The chicks have hatched.

They hatched last week in IMG_2971fact, and are now running around the warm, cosy brooder at high speed, not a care in the world. Fourteen of them survived and are in the brooder rushing about. Number 17 hatched first and is massive, running around, knocking over the other chicks. Most of them are black, that means they are black rock chicks, originating in Scotland, and four of them are white that means they are la bresse gauloise chicks, originating in France. The chicks are now growing feathers on their wings and tails and are now trying to fly around the brooder. Some of the chicks are standing up straight and are a little bit more aggressive. We think these are cockerels. We need to weigh them to check they are well and putting on weight. Remember to put gloves and lab coats on! Otherwise we could pass germs on to the chicks, causing them to get diseases. We have to gingerly place them on the scales making sure they don’t make a bid for freedom and fly round the school. Most of the chicks are around 50-55grams. There is a weak chick, number 14, that we need to keep an eye on. We needed to come up with a way of remembering who was on what job, so we made a rota! The jobs are feeding them, giving them fresh water, cleaning out the poo, data recorder, and weighing them. The P5-7s have been working with Patrick and he has been teaching us about the chicks.
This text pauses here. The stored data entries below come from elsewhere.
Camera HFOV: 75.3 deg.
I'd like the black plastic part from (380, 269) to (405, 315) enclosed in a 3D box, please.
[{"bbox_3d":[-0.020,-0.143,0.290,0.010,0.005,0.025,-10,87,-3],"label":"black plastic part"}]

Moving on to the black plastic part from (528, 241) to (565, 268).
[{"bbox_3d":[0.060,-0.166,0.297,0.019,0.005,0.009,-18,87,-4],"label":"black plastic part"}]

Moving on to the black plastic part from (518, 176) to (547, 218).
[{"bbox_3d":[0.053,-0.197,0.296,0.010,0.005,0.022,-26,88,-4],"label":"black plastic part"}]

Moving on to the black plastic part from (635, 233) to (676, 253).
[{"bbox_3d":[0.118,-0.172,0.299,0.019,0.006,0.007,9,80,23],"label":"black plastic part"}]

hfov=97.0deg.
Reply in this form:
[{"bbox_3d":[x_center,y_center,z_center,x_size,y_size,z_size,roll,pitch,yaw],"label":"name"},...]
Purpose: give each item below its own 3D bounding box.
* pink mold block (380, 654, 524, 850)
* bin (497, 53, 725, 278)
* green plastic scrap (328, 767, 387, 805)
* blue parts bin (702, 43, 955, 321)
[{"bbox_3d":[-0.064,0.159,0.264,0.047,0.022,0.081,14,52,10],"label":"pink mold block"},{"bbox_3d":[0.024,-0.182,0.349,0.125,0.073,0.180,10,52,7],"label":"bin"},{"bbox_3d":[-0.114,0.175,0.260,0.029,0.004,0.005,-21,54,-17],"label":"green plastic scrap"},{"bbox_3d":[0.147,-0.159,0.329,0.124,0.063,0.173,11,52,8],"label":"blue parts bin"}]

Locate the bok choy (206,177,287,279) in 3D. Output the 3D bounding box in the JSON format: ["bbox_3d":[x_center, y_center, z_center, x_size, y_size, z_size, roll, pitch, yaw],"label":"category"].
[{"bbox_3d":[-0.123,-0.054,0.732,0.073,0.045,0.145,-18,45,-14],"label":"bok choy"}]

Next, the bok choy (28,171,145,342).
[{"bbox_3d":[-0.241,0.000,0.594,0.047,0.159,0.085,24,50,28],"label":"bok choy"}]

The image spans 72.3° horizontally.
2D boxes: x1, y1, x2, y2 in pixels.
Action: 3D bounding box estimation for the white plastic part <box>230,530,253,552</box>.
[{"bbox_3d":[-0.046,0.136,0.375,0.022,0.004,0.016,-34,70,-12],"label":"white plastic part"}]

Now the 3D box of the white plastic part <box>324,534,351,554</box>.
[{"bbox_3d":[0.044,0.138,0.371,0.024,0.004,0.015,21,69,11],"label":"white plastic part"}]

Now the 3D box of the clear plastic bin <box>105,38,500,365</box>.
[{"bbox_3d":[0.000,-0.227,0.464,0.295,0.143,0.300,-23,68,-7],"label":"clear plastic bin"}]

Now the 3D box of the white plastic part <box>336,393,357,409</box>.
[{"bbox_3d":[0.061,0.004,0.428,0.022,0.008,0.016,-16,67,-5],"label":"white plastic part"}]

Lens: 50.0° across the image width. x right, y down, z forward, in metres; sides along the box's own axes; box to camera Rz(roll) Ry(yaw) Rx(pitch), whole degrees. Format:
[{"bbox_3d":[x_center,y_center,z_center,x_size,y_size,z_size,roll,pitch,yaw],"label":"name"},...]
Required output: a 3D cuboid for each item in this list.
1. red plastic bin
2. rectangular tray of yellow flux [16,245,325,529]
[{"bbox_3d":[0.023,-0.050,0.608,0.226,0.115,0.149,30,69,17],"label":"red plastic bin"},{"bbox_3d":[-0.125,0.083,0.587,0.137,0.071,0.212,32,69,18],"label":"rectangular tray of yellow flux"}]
We have made a hypothesis that the white chicks will grow faster because they are bred for meat and the black ones are bred for eggs. But Patrick says that with a hypothesis you need a null hypothesis as well to disprove your hypothesis. A null hypothesis is basically you flip your hypothesis round so our null hypothesis is that there is no difference between the chicks, so we need to prove it wrong, and so far according to the chart our hypothesis is right!  The chicks are amazing creatures and I’m happy we got them in the classroom.

By Jessica Corrigan, P7

Cheeping Chicks


The chicks hatched, they hatched last week. The chicks are so cute they have puffed up into fluff balls. There are four La Bresse Gauloise chicks and ten Black Rock chicks. The La Bresse Gauloise chicks are from France and they are white the Black Rock chicks are from Scotland and they are black with yellow and white spots. We have moved the chicks into a big brooder were its nice and warm. They are running about all around the brooder they are even trying to fly. Their feathers have come out and they are growing so much.  Number 17 is the biggest because it was the first to hatch. We think that he is a cockerel because he stands up really straight like cockerels do. We weigh the chicks every day, they get harder and hared to catch every day to weigh them. Some of the chicks try and get out of the weighing box. We have made a job rota for us to do for the chicks. The chicks need plenty of food and water and they need to be kept warm. The jobs we need to do daily are feed them, fill up the water, wash the tray under the brooder, record the data, weight the chicks and clear out the poo. The p5,6 and 7 hypothesis is that white chicks will grow faster than the black ones because the white chicks are bred for eating so they bigger. Our null hypothesis is that both colours will have the same growth rate. We have put ropes around the brooder and a sign saying do not cross unless you have permission so that no one  bangs into the brooder as it will scare the chicks and make them fall over. Today when I was weighing the chicks one of the chicks jumped up onto the top of the water bottle thing, and some of the chicks stand in the food. I love having the chicks in the class room. Their are my favourite thing in the class room.

by Merryn Hall,P6


Feathers and Poo!

Today we weighed the chicks and the little one that wasn’t well is getting heavier. It is happy now. It was the first time we cleaned their poo we needed to scrub and scrub and pour water to clean it. We have to wear gloves and our lab coats. The chicks are now growing feathers. They are getting bigger.
By Jago and Karmen P2




For the chicks to hatch they pokeIMG_2942 a hole  through  the egg, it took the chicks 21 days to hatch.  We taught  the chicks how to eat and drink, we have 14 chicks in our brooder. If the heater turns off the chicks wake up because they only like the warmth. We made a rota to tell us who is on what job, we give them water every day. We will weigh them everyday. When they are in the brooder they keep nice and cosy.